ASSIGNMENT -
Without any of the pictures, transcribe all the lines below exactly.

DATA EXCERPT -
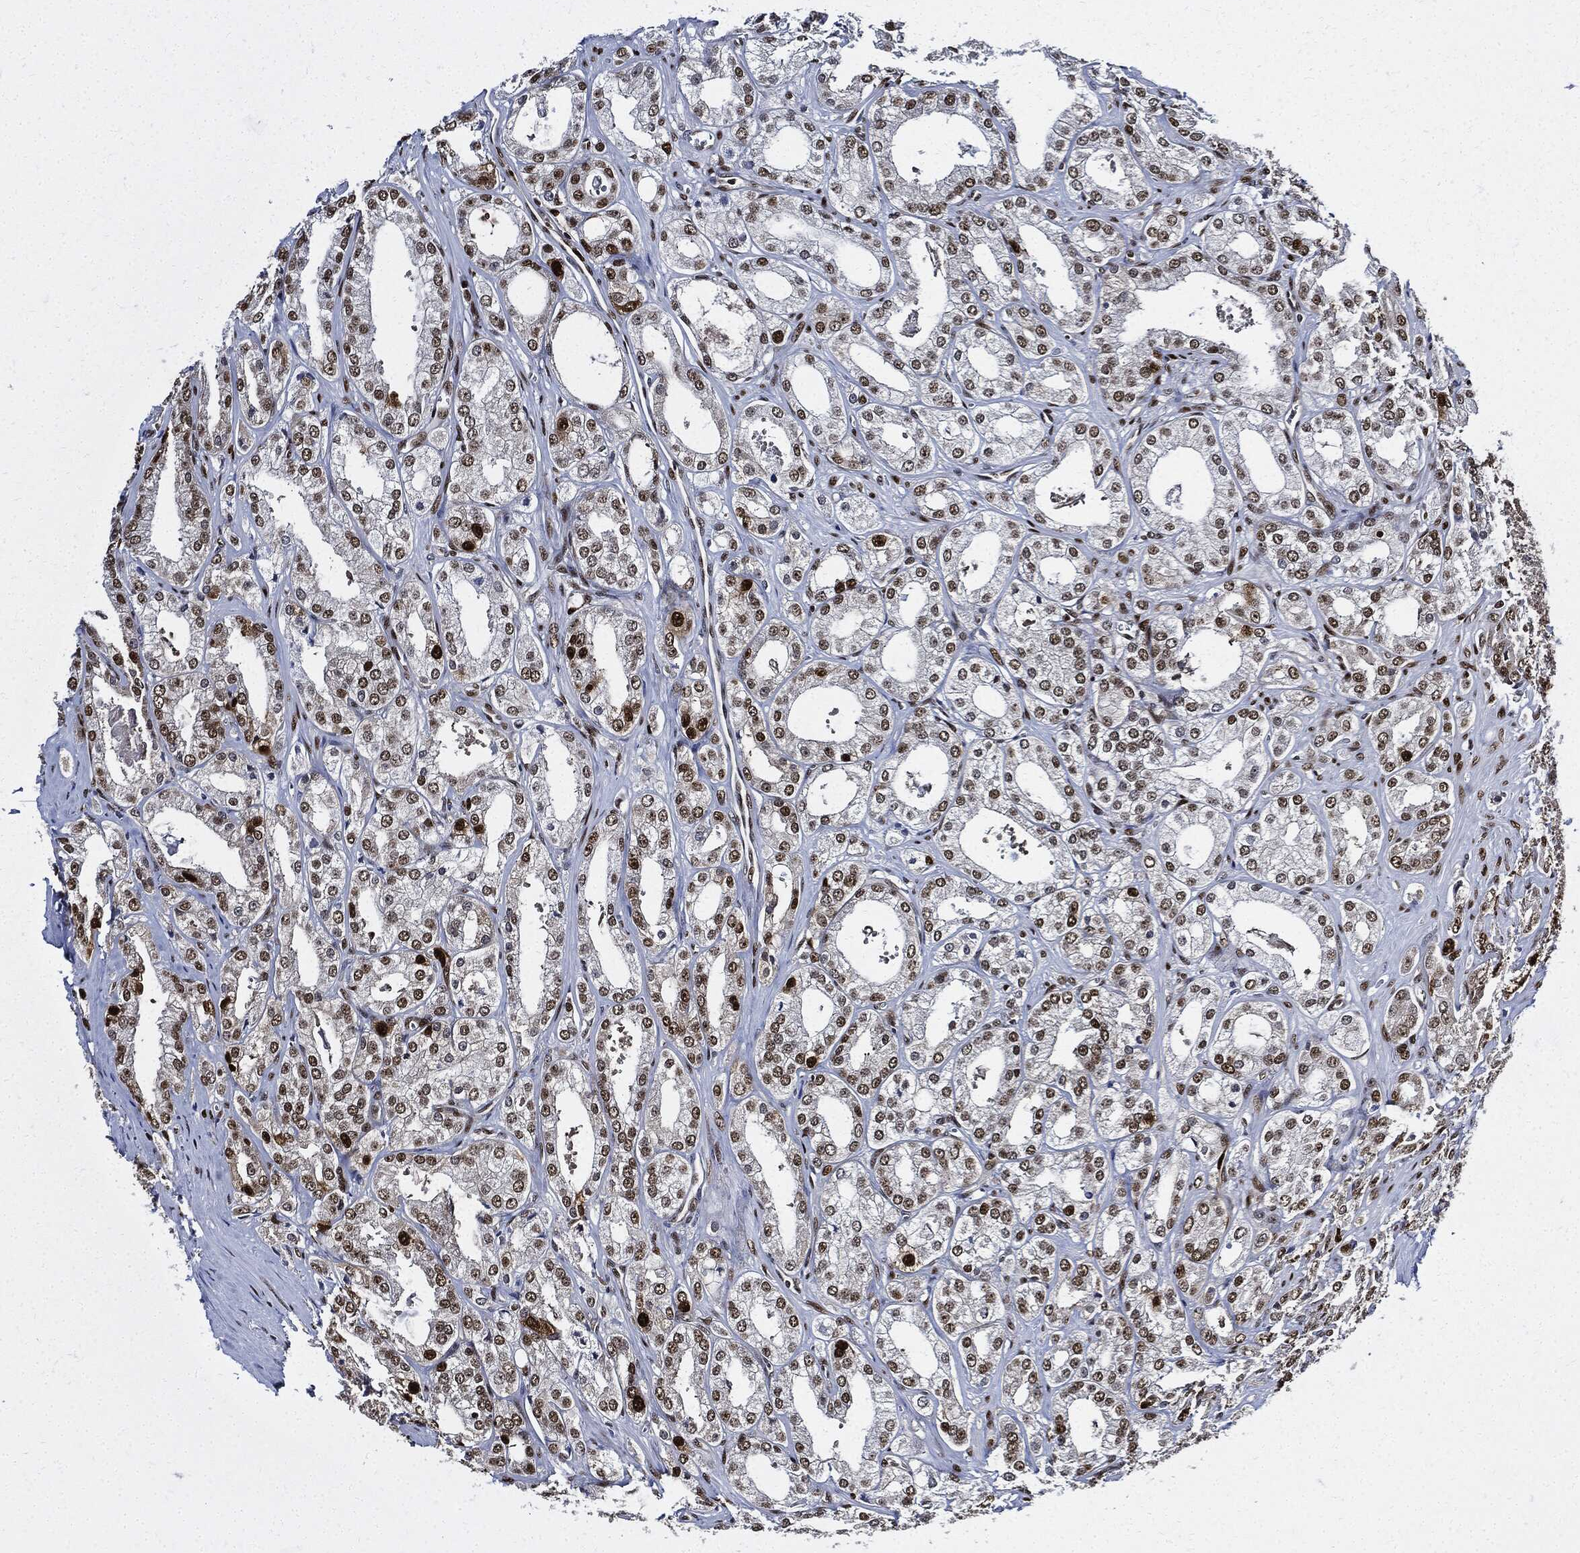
{"staining": {"intensity": "strong", "quantity": "25%-75%", "location": "nuclear"}, "tissue": "prostate cancer", "cell_type": "Tumor cells", "image_type": "cancer", "snomed": [{"axis": "morphology", "description": "Adenocarcinoma, NOS"}, {"axis": "morphology", "description": "Adenocarcinoma, High grade"}, {"axis": "topography", "description": "Prostate"}], "caption": "The photomicrograph demonstrates a brown stain indicating the presence of a protein in the nuclear of tumor cells in adenocarcinoma (prostate).", "gene": "PCNA", "patient": {"sex": "male", "age": 70}}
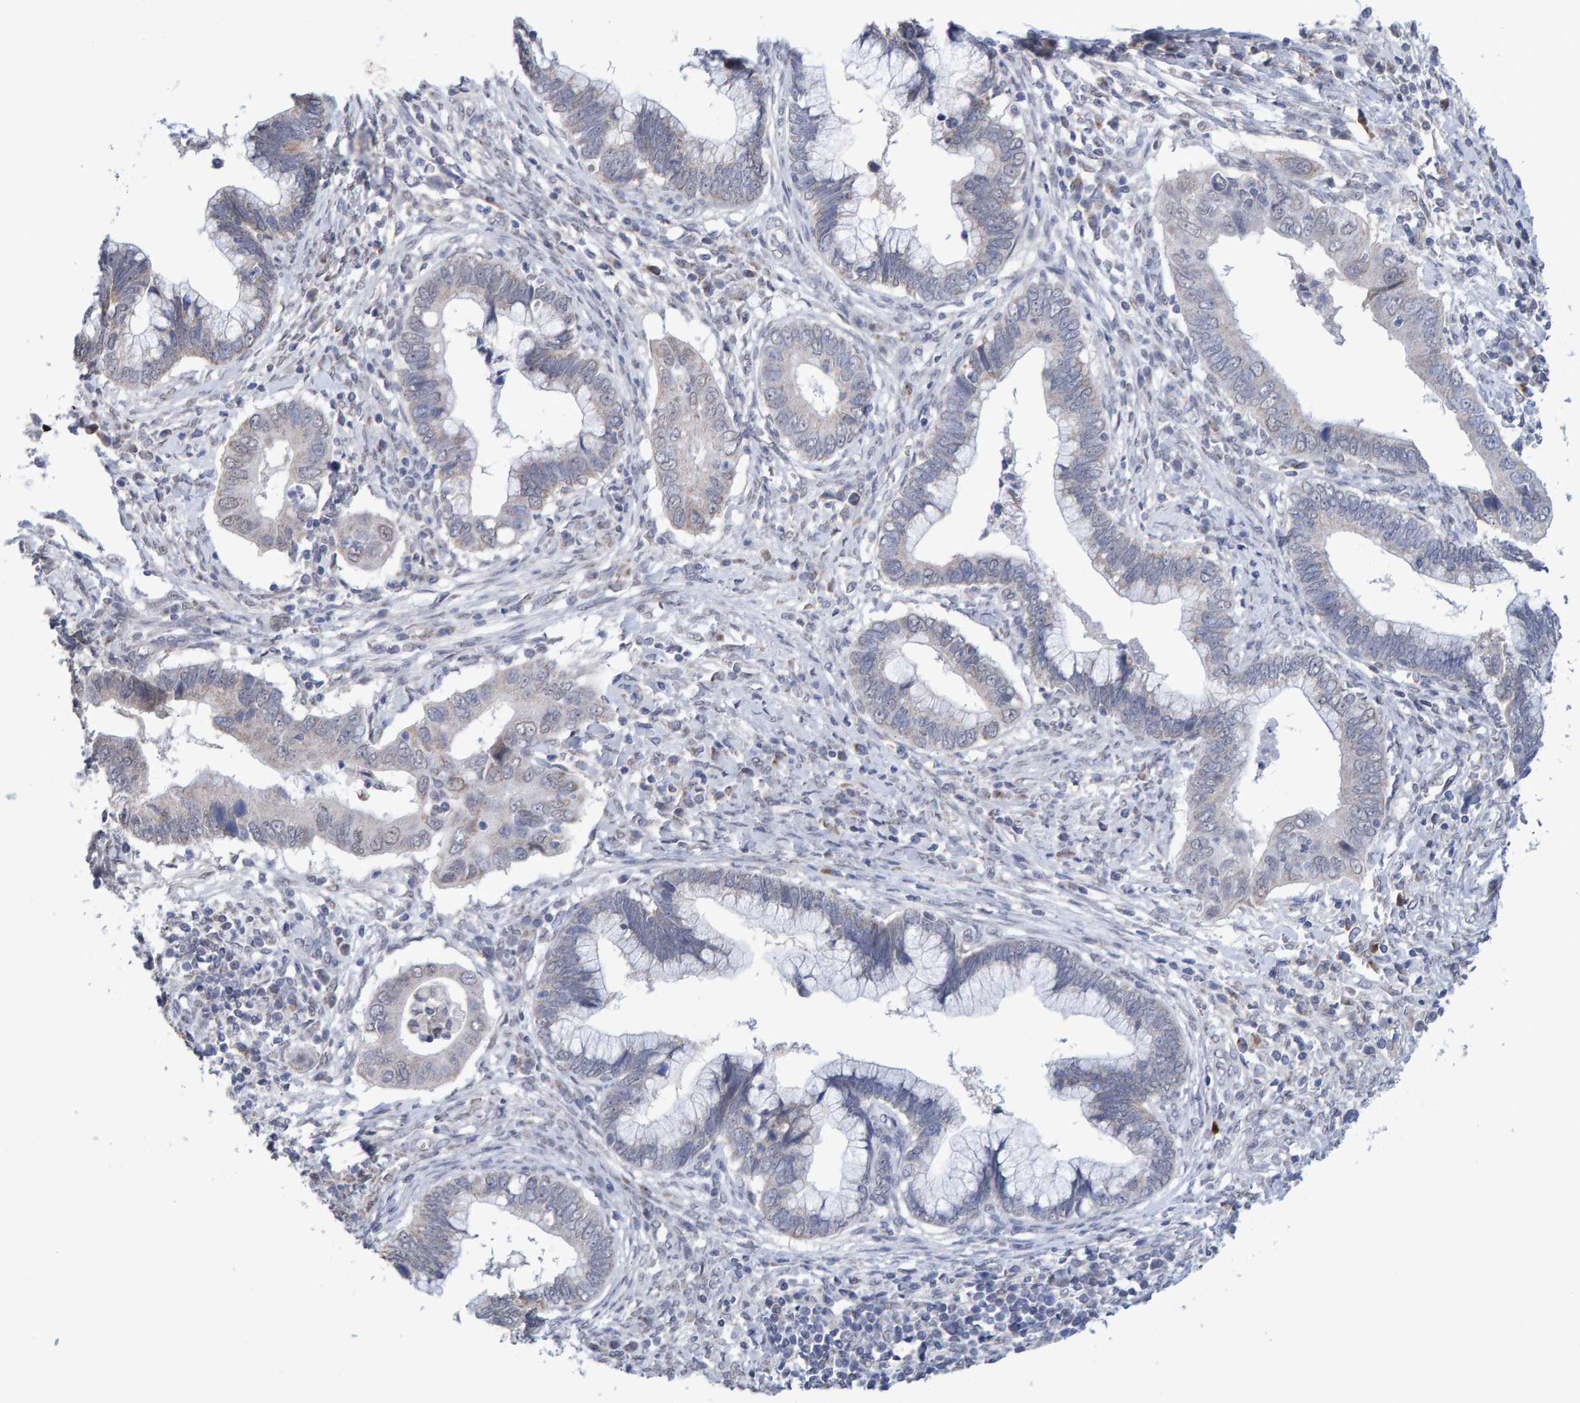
{"staining": {"intensity": "negative", "quantity": "none", "location": "none"}, "tissue": "cervical cancer", "cell_type": "Tumor cells", "image_type": "cancer", "snomed": [{"axis": "morphology", "description": "Adenocarcinoma, NOS"}, {"axis": "topography", "description": "Cervix"}], "caption": "Immunohistochemical staining of adenocarcinoma (cervical) demonstrates no significant staining in tumor cells. (Brightfield microscopy of DAB (3,3'-diaminobenzidine) IHC at high magnification).", "gene": "USP43", "patient": {"sex": "female", "age": 44}}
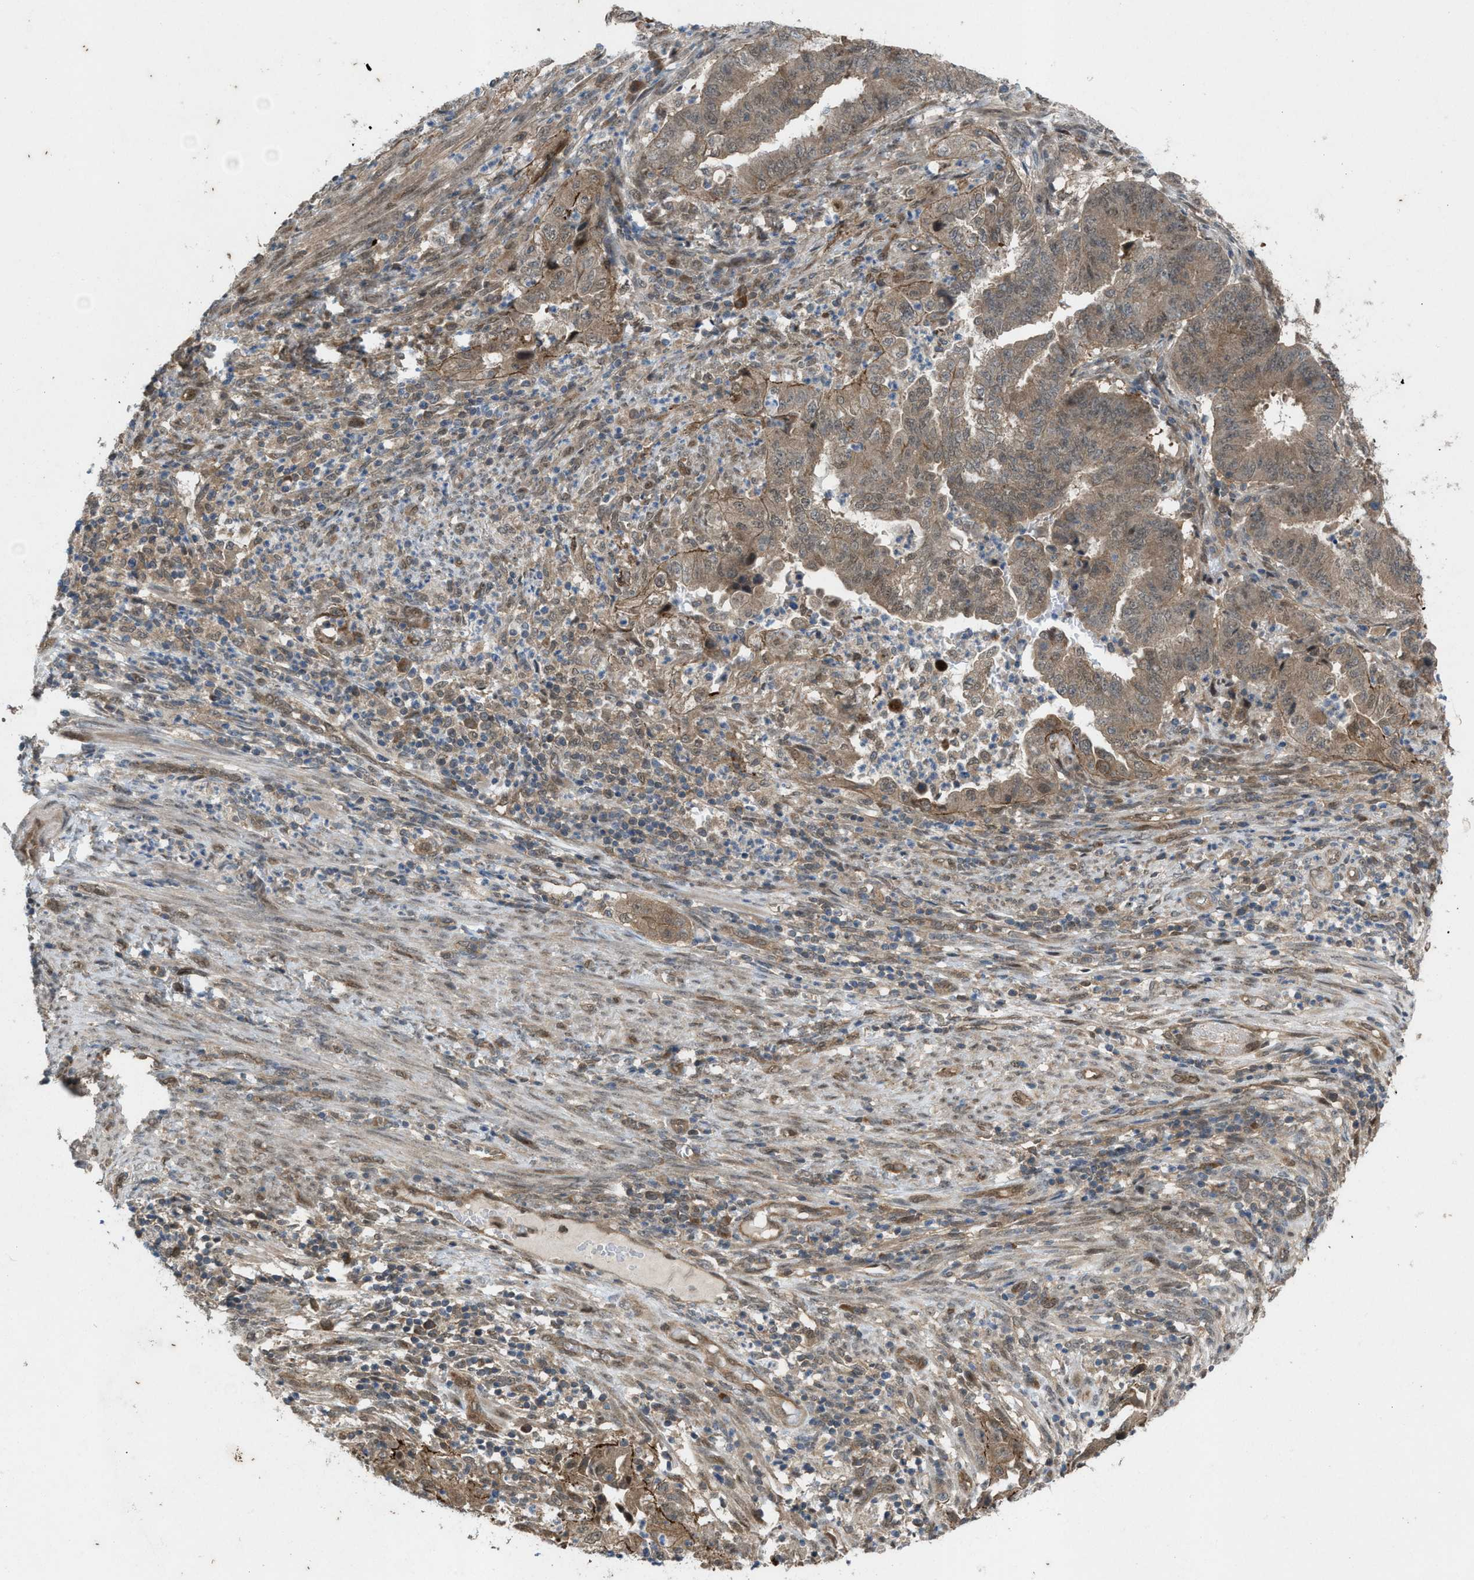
{"staining": {"intensity": "weak", "quantity": ">75%", "location": "cytoplasmic/membranous"}, "tissue": "endometrial cancer", "cell_type": "Tumor cells", "image_type": "cancer", "snomed": [{"axis": "morphology", "description": "Adenocarcinoma, NOS"}, {"axis": "topography", "description": "Endometrium"}], "caption": "A brown stain highlights weak cytoplasmic/membranous expression of a protein in human endometrial cancer (adenocarcinoma) tumor cells. (Stains: DAB (3,3'-diaminobenzidine) in brown, nuclei in blue, Microscopy: brightfield microscopy at high magnification).", "gene": "PLAA", "patient": {"sex": "female", "age": 51}}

RESPONSE TO THE EXERCISE -
{"staining": {"intensity": "strong", "quantity": "25%-75%", "location": "nuclear"}, "tissue": "prostate cancer", "cell_type": "Tumor cells", "image_type": "cancer", "snomed": [{"axis": "morphology", "description": "Adenocarcinoma, NOS"}, {"axis": "morphology", "description": "Adenocarcinoma, High grade"}, {"axis": "topography", "description": "Prostate"}], "caption": "The photomicrograph demonstrates a brown stain indicating the presence of a protein in the nuclear of tumor cells in adenocarcinoma (prostate).", "gene": "PCNA", "patient": {"sex": "male", "age": 70}}
{"staining": {"intensity": "negative", "quantity": "none", "location": "none"}, "tissue": "cervical cancer", "cell_type": "Tumor cells", "image_type": "cancer", "snomed": [{"axis": "morphology", "description": "Adenocarcinoma, NOS"}, {"axis": "topography", "description": "Cervix"}], "caption": "Immunohistochemical staining of adenocarcinoma (cervical) demonstrates no significant staining in tumor cells. (Brightfield microscopy of DAB (3,3'-diaminobenzidine) IHC at high magnification).", "gene": "USP43", "patient": {"sex": "female", "age": 44}}
{"staining": {"intensity": "weak", "quantity": ">75%", "location": "cytoplasmic/membranous"}, "tissue": "endometrial cancer", "cell_type": "Tumor cells", "image_type": "cancer", "snomed": [{"axis": "morphology", "description": "Adenocarcinoma, NOS"}, {"axis": "topography", "description": "Endometrium"}], "caption": "A brown stain highlights weak cytoplasmic/membranous expression of a protein in human endometrial cancer (adenocarcinoma) tumor cells. (Stains: DAB (3,3'-diaminobenzidine) in brown, nuclei in blue, Microscopy: brightfield microscopy at high magnification).", "gene": "PLAA", "patient": {"sex": "female", "age": 51}}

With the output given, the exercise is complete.